## Page-level text extractions
######
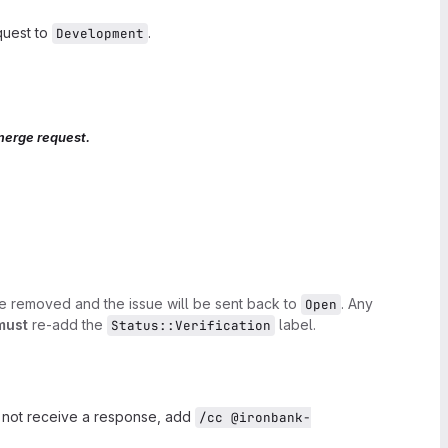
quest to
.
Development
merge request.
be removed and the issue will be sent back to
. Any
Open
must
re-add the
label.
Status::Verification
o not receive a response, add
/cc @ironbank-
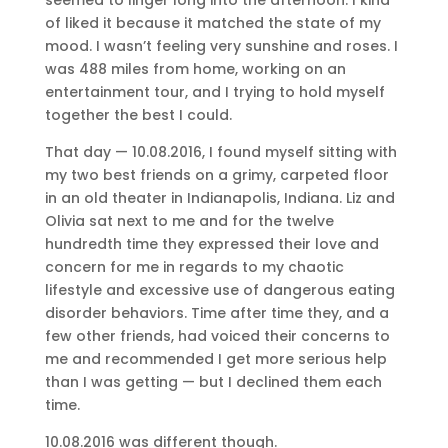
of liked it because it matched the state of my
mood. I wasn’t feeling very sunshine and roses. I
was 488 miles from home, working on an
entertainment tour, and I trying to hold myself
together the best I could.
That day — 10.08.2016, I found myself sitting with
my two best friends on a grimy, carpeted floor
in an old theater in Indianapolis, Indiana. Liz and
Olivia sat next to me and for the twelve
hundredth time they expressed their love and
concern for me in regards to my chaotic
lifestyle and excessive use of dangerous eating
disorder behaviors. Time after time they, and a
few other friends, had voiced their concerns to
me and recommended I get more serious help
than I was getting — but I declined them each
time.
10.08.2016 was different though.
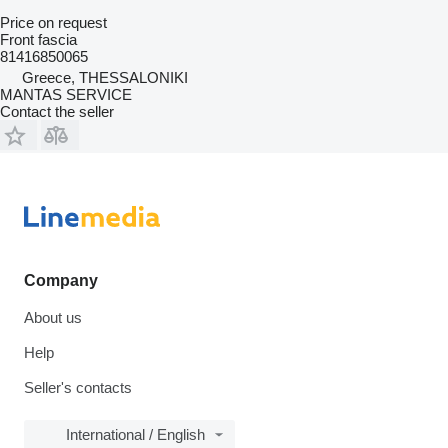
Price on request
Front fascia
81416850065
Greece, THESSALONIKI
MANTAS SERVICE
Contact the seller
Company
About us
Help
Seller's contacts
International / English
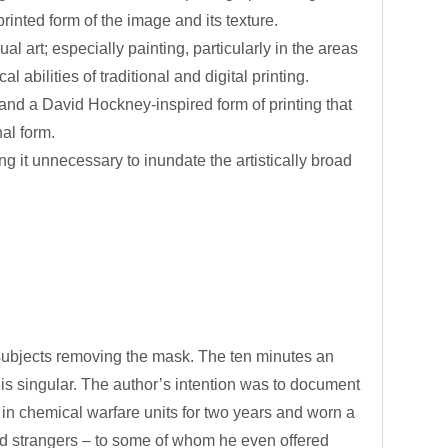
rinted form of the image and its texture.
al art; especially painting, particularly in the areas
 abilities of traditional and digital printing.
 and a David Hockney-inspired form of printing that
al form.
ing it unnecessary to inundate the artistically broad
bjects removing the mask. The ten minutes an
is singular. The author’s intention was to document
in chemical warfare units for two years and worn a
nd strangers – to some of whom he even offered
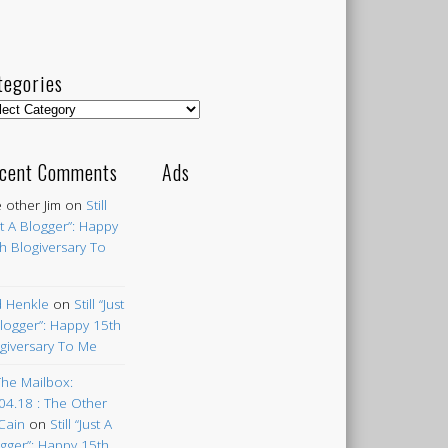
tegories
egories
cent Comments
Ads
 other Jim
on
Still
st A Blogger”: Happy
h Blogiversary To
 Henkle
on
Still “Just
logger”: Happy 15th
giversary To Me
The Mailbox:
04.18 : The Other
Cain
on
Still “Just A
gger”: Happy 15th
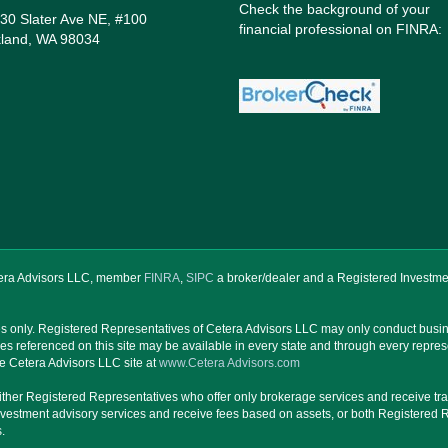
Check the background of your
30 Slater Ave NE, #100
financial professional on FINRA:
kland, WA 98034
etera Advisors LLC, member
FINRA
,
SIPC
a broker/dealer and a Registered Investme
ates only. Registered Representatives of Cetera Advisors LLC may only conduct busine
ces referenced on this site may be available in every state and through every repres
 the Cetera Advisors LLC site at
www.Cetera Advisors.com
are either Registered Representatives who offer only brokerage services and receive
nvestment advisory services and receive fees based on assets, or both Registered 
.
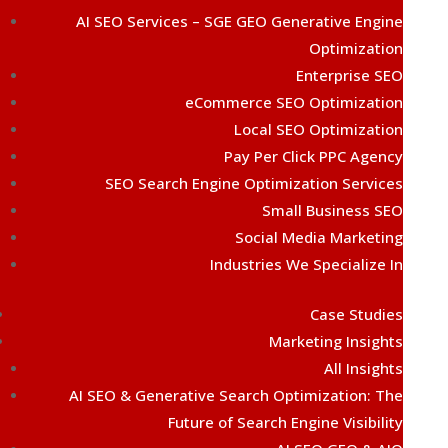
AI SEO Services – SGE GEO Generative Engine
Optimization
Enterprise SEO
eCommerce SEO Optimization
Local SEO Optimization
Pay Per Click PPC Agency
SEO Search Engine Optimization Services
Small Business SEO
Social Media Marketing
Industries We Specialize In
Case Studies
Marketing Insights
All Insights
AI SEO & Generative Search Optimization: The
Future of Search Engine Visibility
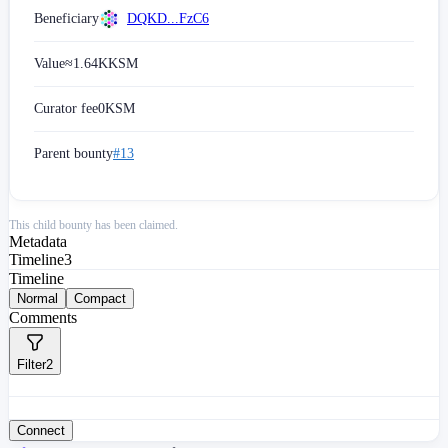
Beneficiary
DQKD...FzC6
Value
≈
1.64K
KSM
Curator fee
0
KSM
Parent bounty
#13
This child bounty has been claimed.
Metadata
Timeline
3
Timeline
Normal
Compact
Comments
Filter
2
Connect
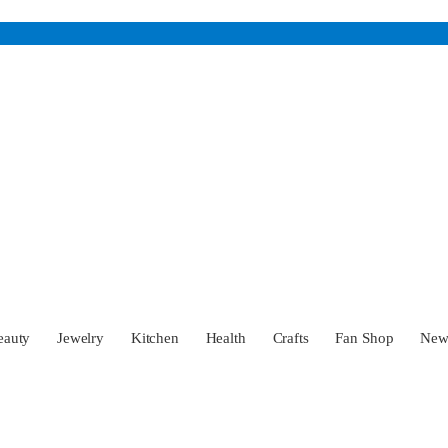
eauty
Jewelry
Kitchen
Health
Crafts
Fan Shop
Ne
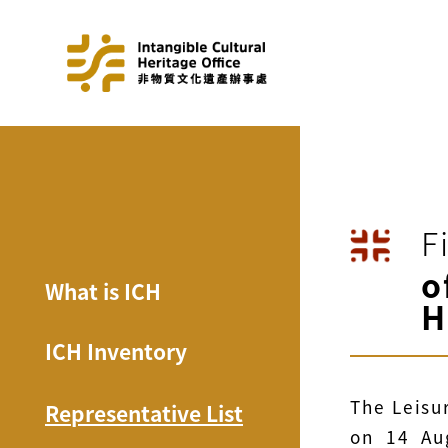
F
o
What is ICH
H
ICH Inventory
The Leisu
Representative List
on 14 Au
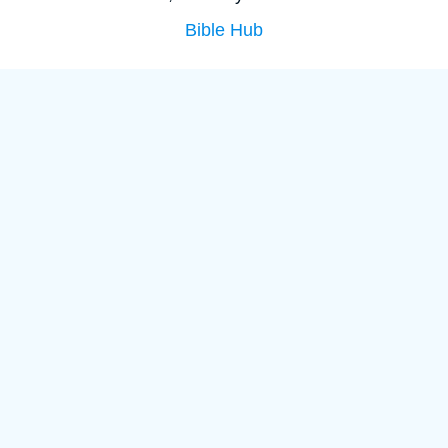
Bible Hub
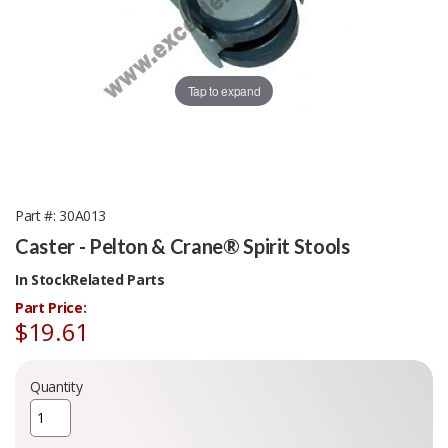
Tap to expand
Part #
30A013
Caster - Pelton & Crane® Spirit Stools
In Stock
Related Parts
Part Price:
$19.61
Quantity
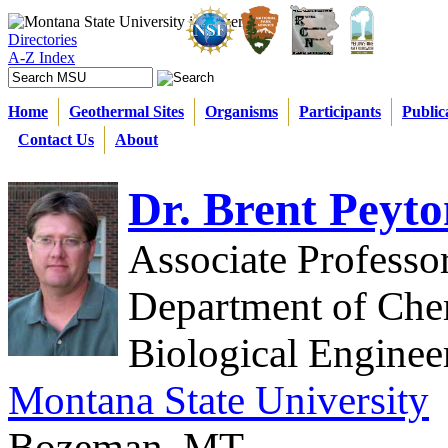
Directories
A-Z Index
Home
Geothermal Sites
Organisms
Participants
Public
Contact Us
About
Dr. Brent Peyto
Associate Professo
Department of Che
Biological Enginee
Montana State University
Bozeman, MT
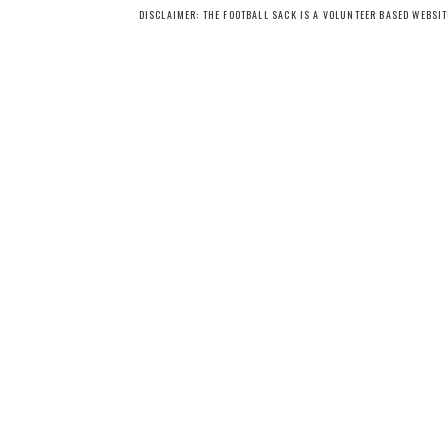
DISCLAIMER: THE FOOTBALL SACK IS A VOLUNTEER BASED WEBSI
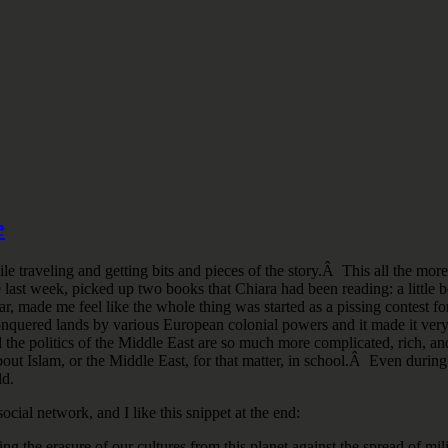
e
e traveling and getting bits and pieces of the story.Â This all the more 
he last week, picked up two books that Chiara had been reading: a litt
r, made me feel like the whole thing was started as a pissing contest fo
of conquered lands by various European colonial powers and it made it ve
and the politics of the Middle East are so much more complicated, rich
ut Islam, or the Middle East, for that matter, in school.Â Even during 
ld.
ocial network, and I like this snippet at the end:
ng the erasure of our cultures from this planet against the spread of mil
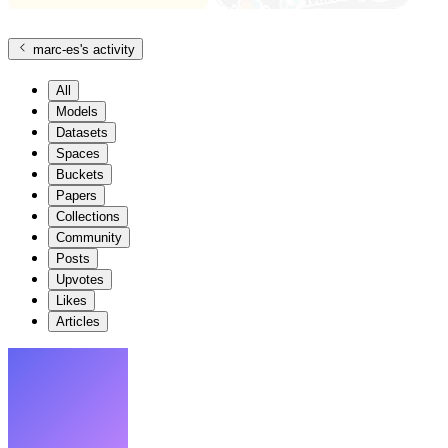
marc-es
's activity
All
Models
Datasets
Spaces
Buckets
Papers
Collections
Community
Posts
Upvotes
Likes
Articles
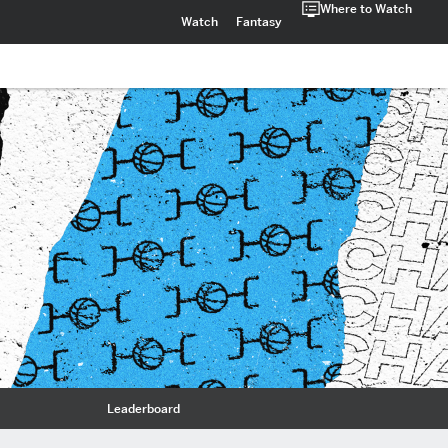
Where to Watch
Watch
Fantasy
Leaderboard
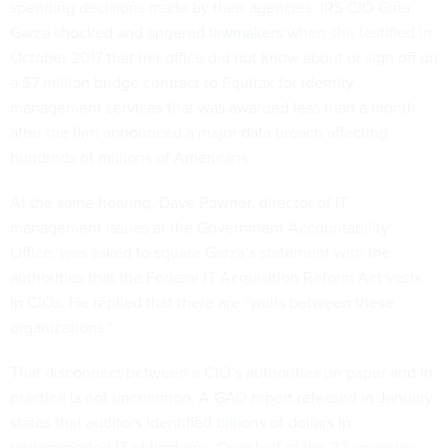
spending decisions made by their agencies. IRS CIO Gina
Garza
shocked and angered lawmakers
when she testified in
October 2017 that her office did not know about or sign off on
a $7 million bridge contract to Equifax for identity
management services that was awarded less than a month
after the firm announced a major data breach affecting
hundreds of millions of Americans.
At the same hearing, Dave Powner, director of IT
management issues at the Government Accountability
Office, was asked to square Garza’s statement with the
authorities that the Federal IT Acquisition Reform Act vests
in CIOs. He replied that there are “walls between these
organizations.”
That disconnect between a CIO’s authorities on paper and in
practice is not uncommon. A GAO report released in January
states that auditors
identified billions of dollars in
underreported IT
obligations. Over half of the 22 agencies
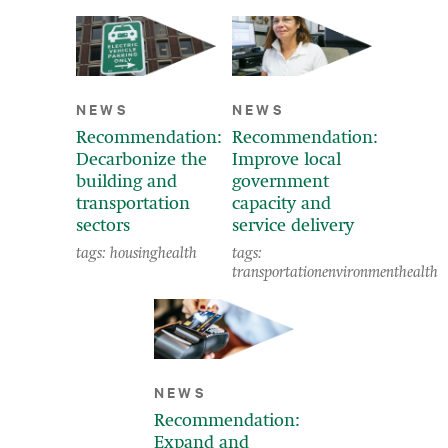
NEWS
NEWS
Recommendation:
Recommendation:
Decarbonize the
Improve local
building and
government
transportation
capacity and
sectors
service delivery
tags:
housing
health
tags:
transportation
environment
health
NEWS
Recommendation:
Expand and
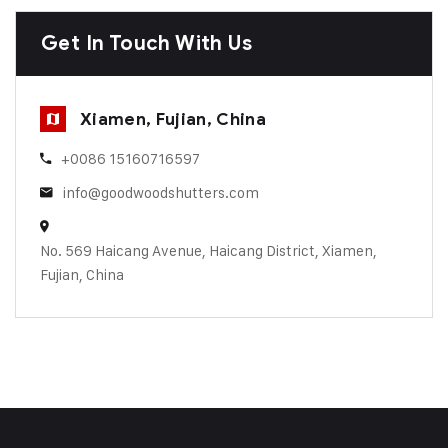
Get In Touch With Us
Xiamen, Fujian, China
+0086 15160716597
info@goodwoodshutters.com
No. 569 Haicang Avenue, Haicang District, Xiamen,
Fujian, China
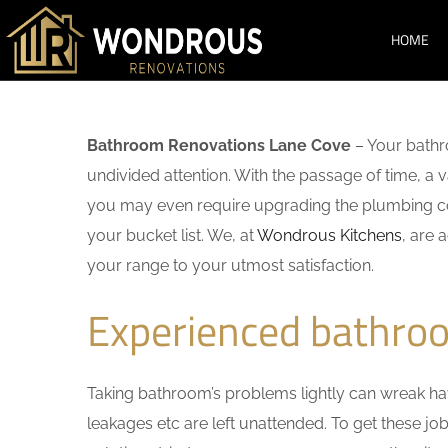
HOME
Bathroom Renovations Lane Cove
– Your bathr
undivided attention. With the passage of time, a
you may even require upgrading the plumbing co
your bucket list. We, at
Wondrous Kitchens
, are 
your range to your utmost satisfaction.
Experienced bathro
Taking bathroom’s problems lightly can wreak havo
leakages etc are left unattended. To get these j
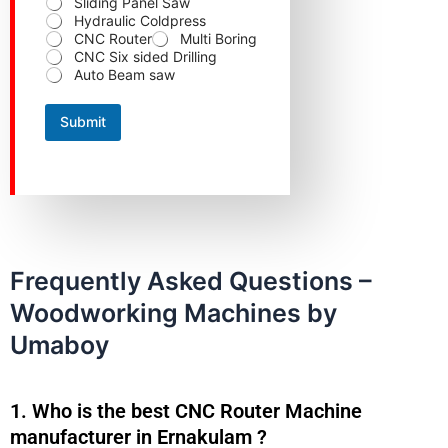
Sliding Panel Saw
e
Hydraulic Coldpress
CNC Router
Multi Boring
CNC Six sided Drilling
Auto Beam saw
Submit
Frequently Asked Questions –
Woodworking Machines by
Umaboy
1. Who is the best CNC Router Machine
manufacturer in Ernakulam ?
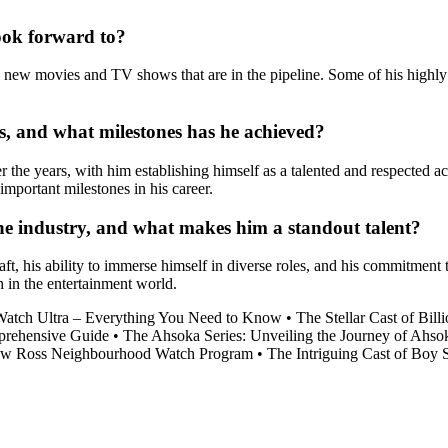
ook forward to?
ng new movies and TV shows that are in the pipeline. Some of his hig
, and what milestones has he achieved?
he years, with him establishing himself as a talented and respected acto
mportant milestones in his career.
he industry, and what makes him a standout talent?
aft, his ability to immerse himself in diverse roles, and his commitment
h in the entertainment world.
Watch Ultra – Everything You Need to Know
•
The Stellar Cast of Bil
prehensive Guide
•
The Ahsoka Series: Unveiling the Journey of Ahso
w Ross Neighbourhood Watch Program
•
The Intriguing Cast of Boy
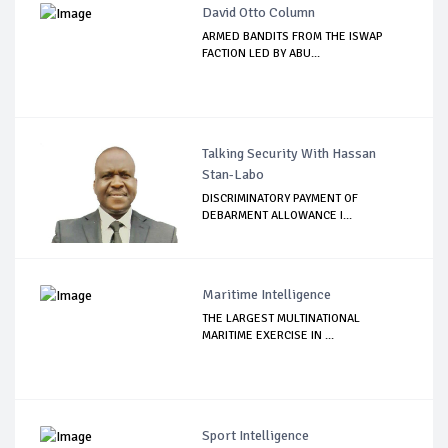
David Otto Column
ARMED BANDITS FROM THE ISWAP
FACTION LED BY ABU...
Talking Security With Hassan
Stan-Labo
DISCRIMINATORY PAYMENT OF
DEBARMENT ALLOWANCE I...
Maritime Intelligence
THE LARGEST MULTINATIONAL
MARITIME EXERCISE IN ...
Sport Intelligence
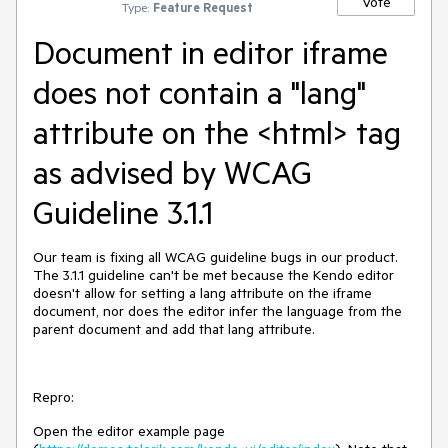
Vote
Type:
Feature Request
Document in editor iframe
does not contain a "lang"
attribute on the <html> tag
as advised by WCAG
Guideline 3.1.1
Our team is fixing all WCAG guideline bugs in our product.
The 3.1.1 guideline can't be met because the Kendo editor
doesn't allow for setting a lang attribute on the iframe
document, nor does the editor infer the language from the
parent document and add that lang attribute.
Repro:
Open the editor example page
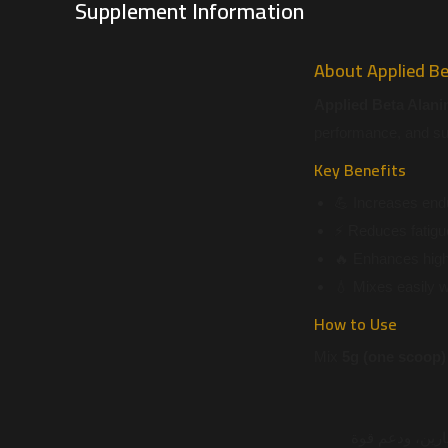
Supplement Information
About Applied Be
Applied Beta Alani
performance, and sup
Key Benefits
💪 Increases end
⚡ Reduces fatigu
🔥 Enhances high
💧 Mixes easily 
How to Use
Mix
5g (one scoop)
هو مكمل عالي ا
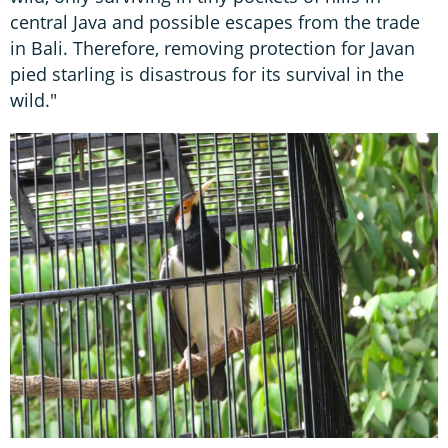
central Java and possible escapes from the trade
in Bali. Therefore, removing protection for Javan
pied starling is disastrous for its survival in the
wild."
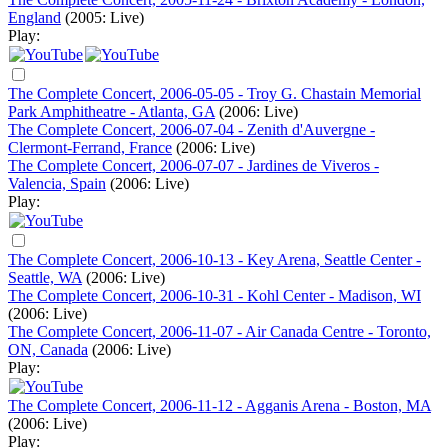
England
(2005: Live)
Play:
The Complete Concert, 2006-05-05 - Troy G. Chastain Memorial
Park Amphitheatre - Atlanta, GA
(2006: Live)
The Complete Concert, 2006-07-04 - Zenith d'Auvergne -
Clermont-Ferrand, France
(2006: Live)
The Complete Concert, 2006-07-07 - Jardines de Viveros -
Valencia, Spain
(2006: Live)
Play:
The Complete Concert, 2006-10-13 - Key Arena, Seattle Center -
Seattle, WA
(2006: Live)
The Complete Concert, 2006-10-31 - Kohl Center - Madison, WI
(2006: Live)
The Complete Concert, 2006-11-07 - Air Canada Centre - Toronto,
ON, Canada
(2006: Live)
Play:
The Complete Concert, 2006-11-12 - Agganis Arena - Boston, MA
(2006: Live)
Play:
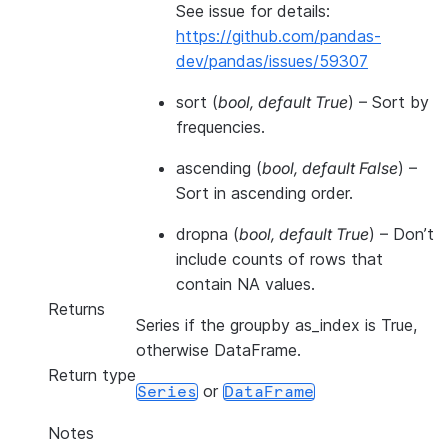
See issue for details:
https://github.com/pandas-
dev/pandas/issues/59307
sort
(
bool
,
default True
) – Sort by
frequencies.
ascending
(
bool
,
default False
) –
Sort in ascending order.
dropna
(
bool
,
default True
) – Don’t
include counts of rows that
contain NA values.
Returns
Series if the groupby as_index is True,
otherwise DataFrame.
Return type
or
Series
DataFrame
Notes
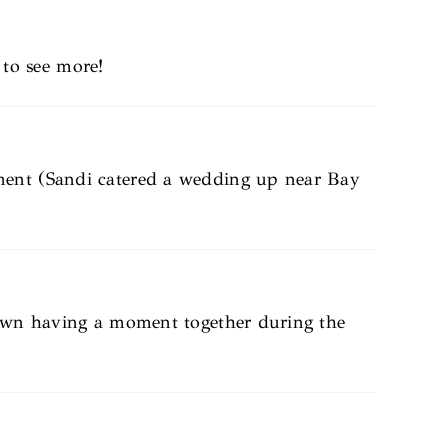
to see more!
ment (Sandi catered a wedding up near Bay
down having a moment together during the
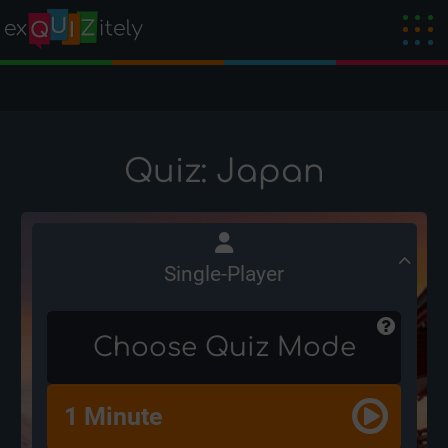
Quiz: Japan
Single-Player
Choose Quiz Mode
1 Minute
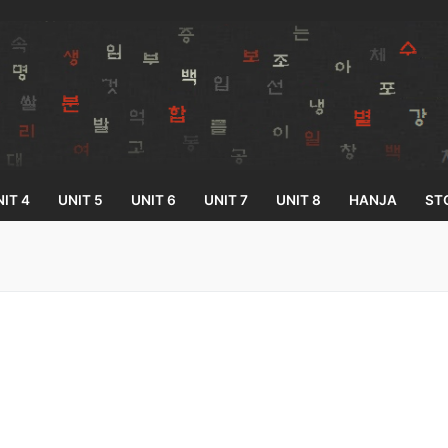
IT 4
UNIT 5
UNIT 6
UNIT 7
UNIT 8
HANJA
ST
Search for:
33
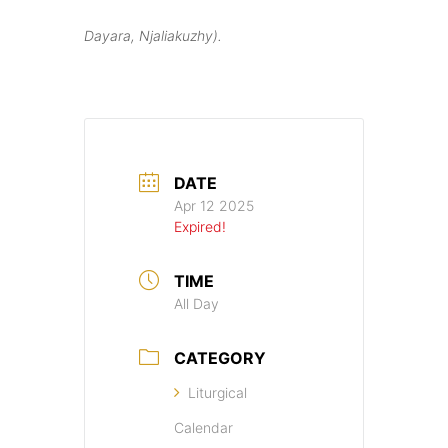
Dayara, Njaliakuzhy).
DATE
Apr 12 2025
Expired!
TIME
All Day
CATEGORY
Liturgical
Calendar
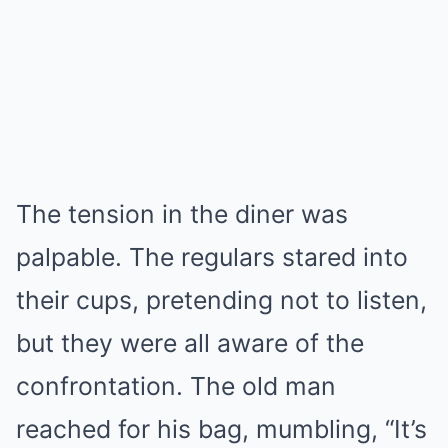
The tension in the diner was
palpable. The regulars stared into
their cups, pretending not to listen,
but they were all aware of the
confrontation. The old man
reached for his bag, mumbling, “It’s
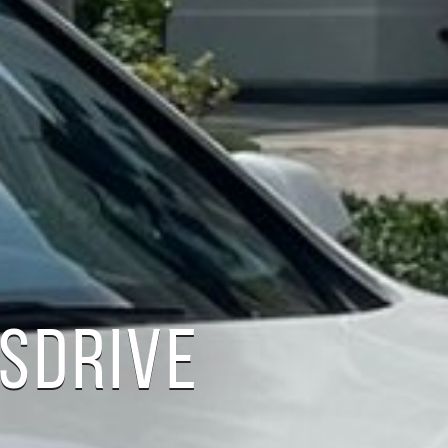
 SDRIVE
######
## Your assignment
Print, word for word, the lines above that run from the line containing "o not receive a response, add" to the line containing "concern for me in regards to my chaotic", both included. Keep the pictures out.

## Exercise answer
o not receive a response, add
/cc @ironbank-
of liked it because it matched the state of my
mood. I wasn’t feeling very sunshine and roses. I
was 488 miles from home, working on an
entertainment tour, and I trying to hold myself
together the best I could.
That day — 10.08.2016, I found myself sitting with
my two best friends on a grimy, carpeted floor
in an old theater in Indianapolis, Indiana. Liz and
Olivia sat next to me and for the twelve
hundredth time they expressed their love and
concern for me in regards to my chaotic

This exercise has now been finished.